## Extracted information
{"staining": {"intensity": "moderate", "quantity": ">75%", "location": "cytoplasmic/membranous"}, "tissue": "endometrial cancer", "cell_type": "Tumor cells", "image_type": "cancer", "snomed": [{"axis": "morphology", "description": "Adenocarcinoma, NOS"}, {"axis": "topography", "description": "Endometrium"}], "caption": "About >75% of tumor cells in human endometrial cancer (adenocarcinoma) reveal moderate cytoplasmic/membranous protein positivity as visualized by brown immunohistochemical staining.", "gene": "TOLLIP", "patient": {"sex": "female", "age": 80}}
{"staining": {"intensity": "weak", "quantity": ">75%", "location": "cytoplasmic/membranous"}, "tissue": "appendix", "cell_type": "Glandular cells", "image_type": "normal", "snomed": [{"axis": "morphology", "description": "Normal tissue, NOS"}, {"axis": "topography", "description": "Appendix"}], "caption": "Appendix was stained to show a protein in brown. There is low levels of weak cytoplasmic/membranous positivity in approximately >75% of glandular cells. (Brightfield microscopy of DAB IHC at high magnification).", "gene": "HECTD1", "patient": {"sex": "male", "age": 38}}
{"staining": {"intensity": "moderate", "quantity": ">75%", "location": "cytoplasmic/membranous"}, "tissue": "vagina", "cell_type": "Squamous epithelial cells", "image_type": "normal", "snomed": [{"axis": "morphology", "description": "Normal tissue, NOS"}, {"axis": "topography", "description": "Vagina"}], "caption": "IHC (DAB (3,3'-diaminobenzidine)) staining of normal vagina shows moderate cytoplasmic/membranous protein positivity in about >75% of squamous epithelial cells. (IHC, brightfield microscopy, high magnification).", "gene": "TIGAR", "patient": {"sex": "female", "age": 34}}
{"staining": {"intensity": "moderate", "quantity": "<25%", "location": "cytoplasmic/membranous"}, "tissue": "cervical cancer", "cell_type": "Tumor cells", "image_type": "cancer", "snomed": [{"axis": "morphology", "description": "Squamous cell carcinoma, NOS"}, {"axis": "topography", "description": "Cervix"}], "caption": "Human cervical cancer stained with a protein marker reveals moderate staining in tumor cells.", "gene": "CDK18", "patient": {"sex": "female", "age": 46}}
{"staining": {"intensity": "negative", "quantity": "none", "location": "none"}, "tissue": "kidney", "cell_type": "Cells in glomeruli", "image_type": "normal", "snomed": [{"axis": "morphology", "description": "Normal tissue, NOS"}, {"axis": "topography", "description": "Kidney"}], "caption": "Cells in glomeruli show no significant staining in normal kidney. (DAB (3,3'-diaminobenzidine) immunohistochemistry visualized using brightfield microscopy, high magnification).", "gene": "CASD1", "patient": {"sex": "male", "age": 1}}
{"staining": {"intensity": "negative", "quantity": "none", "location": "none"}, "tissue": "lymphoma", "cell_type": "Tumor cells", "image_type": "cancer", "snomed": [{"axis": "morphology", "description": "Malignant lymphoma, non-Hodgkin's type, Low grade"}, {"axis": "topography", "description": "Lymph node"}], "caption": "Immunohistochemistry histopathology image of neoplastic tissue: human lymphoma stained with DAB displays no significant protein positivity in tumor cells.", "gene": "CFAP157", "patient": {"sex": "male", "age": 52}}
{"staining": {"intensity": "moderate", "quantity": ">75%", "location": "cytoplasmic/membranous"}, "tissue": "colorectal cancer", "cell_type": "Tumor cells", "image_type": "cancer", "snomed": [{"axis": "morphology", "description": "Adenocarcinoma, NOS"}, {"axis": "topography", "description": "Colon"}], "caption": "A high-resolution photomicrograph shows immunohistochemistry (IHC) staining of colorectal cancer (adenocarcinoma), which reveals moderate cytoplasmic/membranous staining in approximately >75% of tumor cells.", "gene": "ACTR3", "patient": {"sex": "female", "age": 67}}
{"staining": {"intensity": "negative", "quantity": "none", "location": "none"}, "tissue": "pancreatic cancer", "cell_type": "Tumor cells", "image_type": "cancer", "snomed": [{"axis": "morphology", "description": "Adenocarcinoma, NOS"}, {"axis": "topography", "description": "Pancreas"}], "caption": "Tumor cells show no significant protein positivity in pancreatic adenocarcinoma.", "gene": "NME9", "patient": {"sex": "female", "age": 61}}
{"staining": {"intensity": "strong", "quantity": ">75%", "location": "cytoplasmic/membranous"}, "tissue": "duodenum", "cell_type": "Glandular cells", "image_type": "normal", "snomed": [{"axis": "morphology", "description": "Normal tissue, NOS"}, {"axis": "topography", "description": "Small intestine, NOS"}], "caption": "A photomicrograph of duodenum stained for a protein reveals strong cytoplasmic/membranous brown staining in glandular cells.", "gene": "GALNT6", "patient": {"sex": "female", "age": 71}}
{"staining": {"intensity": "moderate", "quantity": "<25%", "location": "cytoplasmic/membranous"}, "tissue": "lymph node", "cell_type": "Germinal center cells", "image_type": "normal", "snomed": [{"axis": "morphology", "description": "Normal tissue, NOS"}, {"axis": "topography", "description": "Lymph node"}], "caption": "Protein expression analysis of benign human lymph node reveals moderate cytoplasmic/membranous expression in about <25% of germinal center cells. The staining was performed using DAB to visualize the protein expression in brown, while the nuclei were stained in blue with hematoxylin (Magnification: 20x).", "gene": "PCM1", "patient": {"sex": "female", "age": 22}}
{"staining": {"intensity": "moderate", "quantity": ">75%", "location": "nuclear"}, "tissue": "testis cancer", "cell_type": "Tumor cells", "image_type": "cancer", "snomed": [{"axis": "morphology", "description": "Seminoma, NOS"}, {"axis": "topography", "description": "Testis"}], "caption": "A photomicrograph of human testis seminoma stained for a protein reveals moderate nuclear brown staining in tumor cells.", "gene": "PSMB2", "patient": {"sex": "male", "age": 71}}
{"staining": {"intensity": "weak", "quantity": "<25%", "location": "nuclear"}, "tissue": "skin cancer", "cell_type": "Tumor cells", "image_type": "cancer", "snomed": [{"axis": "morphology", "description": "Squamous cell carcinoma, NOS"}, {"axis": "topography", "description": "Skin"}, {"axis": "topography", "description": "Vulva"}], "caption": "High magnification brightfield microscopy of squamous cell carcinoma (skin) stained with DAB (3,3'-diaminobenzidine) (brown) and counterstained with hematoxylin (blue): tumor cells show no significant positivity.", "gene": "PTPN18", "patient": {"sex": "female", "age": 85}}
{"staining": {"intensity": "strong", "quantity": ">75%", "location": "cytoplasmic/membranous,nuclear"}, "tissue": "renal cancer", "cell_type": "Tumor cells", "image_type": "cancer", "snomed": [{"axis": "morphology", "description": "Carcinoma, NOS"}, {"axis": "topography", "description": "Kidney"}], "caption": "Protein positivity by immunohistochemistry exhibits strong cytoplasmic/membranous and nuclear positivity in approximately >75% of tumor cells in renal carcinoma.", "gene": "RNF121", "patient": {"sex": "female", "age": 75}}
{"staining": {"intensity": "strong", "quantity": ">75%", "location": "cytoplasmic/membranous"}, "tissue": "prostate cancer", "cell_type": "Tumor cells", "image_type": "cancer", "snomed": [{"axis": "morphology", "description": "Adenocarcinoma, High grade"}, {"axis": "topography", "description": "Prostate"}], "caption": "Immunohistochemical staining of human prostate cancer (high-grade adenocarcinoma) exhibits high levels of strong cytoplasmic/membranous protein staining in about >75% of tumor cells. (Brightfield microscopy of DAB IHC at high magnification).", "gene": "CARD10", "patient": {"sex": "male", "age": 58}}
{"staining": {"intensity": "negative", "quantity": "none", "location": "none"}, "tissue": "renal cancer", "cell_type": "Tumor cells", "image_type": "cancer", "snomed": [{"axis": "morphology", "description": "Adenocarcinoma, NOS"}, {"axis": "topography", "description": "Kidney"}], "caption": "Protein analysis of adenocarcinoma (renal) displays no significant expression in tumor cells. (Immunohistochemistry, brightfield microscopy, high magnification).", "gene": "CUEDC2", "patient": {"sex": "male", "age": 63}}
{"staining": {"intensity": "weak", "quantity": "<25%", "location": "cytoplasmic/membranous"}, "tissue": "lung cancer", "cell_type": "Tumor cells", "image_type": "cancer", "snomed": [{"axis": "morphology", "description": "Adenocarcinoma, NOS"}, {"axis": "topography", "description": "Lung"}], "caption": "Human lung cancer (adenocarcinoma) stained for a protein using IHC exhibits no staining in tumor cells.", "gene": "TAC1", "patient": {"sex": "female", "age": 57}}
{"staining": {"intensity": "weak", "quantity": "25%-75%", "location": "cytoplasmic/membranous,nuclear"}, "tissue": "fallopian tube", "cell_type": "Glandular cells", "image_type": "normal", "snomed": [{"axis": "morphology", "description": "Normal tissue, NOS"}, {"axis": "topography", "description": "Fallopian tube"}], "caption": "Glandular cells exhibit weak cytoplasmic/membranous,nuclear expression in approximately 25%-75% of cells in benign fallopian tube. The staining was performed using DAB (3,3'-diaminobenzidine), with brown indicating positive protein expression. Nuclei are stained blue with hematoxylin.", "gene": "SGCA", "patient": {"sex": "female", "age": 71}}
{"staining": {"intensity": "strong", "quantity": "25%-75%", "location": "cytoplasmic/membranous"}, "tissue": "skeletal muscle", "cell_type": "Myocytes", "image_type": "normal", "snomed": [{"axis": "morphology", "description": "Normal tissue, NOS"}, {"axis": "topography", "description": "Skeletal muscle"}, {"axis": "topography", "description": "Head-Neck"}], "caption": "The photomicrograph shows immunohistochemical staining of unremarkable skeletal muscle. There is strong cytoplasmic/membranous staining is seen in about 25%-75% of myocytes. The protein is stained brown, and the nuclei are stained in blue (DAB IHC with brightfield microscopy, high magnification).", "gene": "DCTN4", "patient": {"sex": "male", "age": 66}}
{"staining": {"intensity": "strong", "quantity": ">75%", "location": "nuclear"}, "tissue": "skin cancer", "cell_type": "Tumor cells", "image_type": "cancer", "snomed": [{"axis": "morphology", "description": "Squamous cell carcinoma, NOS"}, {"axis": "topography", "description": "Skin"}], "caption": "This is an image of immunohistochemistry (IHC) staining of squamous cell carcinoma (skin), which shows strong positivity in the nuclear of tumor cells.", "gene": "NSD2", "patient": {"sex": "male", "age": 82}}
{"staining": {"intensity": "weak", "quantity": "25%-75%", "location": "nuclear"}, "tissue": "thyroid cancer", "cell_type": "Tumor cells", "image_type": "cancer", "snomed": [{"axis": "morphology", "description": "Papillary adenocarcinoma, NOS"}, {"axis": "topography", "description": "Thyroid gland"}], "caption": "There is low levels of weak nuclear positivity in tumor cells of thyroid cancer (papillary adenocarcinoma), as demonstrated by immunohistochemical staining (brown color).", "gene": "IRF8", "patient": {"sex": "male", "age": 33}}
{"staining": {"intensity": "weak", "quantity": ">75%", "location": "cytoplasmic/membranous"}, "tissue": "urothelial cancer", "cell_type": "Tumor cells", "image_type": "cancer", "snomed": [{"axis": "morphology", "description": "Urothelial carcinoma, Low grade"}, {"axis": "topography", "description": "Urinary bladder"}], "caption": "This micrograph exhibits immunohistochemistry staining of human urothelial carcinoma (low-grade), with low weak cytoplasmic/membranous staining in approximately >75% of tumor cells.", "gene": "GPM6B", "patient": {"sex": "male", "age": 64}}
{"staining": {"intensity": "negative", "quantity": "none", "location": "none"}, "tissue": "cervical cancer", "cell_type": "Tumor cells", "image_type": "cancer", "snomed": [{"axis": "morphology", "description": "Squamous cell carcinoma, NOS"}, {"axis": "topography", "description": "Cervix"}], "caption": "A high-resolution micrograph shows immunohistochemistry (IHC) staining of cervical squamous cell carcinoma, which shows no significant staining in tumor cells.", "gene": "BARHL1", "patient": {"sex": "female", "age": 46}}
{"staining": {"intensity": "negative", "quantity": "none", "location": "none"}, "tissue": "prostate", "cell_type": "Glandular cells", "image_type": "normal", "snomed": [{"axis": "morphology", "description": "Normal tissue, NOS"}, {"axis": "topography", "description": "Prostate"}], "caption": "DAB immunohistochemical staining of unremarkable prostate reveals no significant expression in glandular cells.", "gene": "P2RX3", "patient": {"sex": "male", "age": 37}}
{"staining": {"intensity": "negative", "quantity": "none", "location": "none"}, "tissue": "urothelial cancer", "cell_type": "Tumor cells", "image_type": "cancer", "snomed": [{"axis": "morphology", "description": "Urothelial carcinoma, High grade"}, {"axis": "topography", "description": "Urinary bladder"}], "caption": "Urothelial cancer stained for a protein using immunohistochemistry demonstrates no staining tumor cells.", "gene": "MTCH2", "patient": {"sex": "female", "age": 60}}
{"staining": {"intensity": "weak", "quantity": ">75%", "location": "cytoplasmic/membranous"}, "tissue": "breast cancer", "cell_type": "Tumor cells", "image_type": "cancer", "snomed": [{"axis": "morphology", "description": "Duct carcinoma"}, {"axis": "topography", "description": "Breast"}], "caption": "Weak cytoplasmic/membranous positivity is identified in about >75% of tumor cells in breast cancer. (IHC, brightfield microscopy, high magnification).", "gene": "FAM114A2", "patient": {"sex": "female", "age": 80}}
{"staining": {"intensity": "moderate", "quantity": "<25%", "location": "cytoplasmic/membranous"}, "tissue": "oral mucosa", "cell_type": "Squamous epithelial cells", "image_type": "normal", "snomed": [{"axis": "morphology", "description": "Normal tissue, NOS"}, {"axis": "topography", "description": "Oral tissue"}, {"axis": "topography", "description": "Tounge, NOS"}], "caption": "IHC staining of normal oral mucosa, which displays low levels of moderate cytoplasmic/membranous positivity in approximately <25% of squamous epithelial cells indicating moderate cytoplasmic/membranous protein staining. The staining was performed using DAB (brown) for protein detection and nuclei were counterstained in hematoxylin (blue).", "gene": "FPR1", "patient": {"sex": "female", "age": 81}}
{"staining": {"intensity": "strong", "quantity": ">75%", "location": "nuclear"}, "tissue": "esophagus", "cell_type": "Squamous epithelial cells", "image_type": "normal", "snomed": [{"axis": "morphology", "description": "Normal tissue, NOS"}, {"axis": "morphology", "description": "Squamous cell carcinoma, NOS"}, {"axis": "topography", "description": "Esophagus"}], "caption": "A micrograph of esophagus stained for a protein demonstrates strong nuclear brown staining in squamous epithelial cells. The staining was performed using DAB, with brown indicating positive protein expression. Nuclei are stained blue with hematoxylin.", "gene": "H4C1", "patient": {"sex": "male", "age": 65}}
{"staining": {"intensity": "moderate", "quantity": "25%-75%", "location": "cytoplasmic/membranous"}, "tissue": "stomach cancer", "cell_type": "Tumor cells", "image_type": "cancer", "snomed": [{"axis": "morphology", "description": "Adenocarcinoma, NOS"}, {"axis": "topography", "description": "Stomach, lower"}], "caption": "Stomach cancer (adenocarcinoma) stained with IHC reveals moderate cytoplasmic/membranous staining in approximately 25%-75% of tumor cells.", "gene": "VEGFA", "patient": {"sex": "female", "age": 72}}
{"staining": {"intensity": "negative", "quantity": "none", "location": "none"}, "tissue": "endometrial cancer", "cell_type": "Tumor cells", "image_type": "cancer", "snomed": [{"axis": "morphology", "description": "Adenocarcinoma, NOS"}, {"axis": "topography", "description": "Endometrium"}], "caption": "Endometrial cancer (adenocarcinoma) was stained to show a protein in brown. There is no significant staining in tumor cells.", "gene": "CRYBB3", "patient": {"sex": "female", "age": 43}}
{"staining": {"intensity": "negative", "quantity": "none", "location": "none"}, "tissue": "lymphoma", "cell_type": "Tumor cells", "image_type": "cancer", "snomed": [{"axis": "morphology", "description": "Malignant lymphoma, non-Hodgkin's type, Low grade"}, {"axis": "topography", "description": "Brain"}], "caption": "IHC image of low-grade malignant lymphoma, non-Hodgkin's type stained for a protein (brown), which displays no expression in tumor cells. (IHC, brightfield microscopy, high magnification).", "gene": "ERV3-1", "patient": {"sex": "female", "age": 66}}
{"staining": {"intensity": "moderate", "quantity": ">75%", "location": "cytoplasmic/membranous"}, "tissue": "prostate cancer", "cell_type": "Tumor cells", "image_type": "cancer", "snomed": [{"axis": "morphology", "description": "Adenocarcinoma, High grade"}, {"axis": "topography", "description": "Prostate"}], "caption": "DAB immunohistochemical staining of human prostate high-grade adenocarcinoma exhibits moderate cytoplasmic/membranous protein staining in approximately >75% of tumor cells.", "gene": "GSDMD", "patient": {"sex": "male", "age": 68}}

## Work required
Find "Malignant" in the preceding records. Copy each line that holds it.

## Result below
{"staining": {"intensity": "negative", "quantity": "none", "location": "none"}, "tissue": "lymphoma", "cell_type": "Tumor cells", "image_type": "cancer", "snomed": [{"axis": "morphology", "description": "Malignant lymphoma, non-Hodgkin's type, Low grade"}, {"axis": "topography", "description": "Lymph node"}], "caption": "Immunohistochemistry histopathology image of neoplastic tissue: human lymphoma stained with DAB displays no significant protein positivity in tumor cells.", "gene": "CFAP157", "patient": {"sex": "male", "age": 52}}
{"staining": {"intensity": "negative", "quantity": "none", "location": "none"}, "tissue": "lymphoma", "cell_type": "Tumor cells", "image_type": "cancer", "snomed": [{"axis": "morphology", "description": "Malignant lymphoma, non-Hodgkin's type, Low grade"}, {"axis": "topography", "description": "Brain"}], "caption": "IHC image of low-grade malignant lymphoma, non-Hodgkin's type stained for a protein (brown), which displays no expression in tumor cells. (IHC, brightfield microscopy, high magnification).", "gene": "ERV3-1", "patient": {"sex": "female", "age": 66}}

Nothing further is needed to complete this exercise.